- Genre: Art festival
- Date: October
- Frequency: annual
- Locations: Sarajevo, Bosnia and Herzegovina
- Years active: 2012 - present
- Area: Bosnia and Herzegovina

= SOS Design Festival =

The SOS Design Festival is an annual graphics and product design festival held in Sarajevo, Bosnia and Herzegovina. It was established by the Academy of Fine Arts in cooperation with the National Gallery of Bosnia and Herzegovina and the International Council of Design. It is primarily an educational platform, while also being as an exhibitory event that was originally conceived by the students of the Department of Graphic and Product design of the Academy of Fine Arts in Sarajevo.

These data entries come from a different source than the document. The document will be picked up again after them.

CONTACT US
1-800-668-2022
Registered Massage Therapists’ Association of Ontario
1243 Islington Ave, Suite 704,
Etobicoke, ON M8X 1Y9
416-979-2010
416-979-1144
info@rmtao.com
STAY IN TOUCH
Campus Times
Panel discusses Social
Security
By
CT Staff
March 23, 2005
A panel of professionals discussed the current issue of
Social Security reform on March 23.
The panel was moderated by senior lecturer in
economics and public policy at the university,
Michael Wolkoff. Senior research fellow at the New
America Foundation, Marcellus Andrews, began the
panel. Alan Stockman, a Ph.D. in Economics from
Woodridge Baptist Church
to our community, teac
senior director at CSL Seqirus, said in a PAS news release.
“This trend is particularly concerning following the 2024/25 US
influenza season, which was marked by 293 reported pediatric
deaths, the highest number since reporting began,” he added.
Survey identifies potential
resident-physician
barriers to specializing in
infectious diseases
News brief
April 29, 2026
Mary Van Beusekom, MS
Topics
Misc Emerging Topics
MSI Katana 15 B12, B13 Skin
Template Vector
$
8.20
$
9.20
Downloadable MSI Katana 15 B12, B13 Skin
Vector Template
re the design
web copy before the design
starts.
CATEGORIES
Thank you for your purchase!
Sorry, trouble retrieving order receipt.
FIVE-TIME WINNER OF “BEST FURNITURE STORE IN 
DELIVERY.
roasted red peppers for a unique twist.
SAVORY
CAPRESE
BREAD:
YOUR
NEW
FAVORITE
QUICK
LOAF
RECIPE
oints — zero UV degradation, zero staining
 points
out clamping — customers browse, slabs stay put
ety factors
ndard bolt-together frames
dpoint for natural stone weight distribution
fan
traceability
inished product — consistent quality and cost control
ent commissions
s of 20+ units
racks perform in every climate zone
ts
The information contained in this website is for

It is the largest student product design festival in the Balkans and consists of lectures, workshops, exhibitions, book promotions and PechaKucha Nights, providing an opportunity for students of design and related fields from Bosnia and Herzegovina and other former Yugoslav countries to acquaint themselves with knowledge, new methods, trends and works of leading modern designers. It also provides a new form of supplementary education to students and professionals in the field of design and encourages the development and promotion of design in the former Yugoslavia.

The festival lasts for five days and hosts numerous international guests, speakers, lecturers and artists. Guests have included Milton Glaser, Ian Anderson, Dick Bruna, April Greiman, Peter Saville, Roberto Baldazzini, Mirko Ilić, Oscar Mariné and others.